Bluebolt Mon 26-Sep-16 13:55:56

You do need to address is fond memories of the past just that or something deeper. My DCs never missed family contact until they got to an age that they realised that there was something to miss. You do seem to have given up so much in the past.

RiverTam Mon 26-Sep-16 14:02:22

Well, if your DH doesn't fancy it then he needs to involve himself more in family life. Does he have to work those hours, and and home too, or is he choosing too? I'm afraid I do sometimes feel rather sceptical of these men so devoted to their work at the expense of their family.

redskytonight Mon 26-Sep-16 14:12:07

Does it have to be "family" that do the popping in and being around? Because you can build that sort of lifestyle, but using friends rather than actual family.

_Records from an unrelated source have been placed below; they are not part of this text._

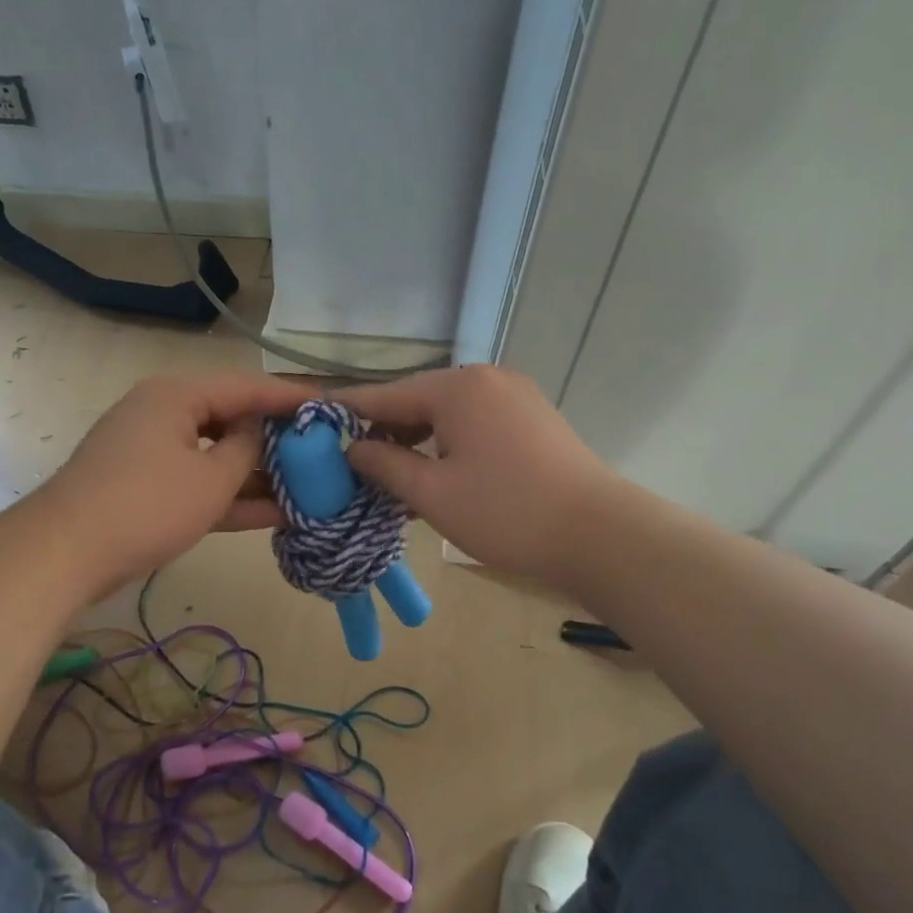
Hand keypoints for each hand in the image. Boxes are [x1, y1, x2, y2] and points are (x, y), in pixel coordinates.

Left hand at [37, 371, 317, 592]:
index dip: (289, 397)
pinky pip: (199, 482)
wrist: (66, 554)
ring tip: (308, 486)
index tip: (330, 405)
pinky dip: (230, 495)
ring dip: (257, 474)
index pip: (246, 386)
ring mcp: (153, 451)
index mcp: (177, 395)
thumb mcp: (210, 479)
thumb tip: (259, 430)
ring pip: (217, 455)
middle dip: (276, 440)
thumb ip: (246, 449)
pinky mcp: (148, 486)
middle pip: (231, 419)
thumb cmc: (147, 506)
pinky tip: (275, 513)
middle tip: (321, 451)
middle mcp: (164, 413)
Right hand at [337, 365, 621, 581]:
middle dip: (385, 432)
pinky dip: (448, 445)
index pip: (385, 395)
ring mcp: (514, 396)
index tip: (313, 422)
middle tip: (353, 466)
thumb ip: (384, 465)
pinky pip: (475, 424)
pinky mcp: (532, 419)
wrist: (598, 534)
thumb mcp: (431, 493)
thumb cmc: (505, 512)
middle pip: (418, 401)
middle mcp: (485, 379)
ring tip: (391, 477)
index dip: (347, 412)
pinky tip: (435, 474)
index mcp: (457, 387)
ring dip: (417, 442)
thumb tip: (352, 449)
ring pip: (447, 414)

5moreminutes Mon 26-Sep-16 14:14:02

I agree that you have rose tinted glasses - my mother wanted me to have that kind of relationship with cousins and tried to manufacture it artificially even though we had nothing in common and it didn't work - don't like or dislike them, they are just people I have nothing in common with. She tries to force my sister's DD and mine to be bffs but my sister's DD is actually quite unpleasant to my DD I'm not playing along. Cousins are not automatically the key to childhood happiness!

My sister also moved down the road from my mum due to promises of extensive child care and my mum changed her mind a couple of weeks in when she realised that looking after a 4 yo all summer seriously curtailed her new retired lady who lunches social life! She does do a lot of childcare and pet sitting and my dad does a lot of taxi driver duty for sister's DD now she is older, but initially she was sold a lemon when persuaded to make a significant house move on the promise of child care to allow her to go back to work - she gave up her new job very quickly.

Where you are sounds great, work building up on a friend based mutual support group.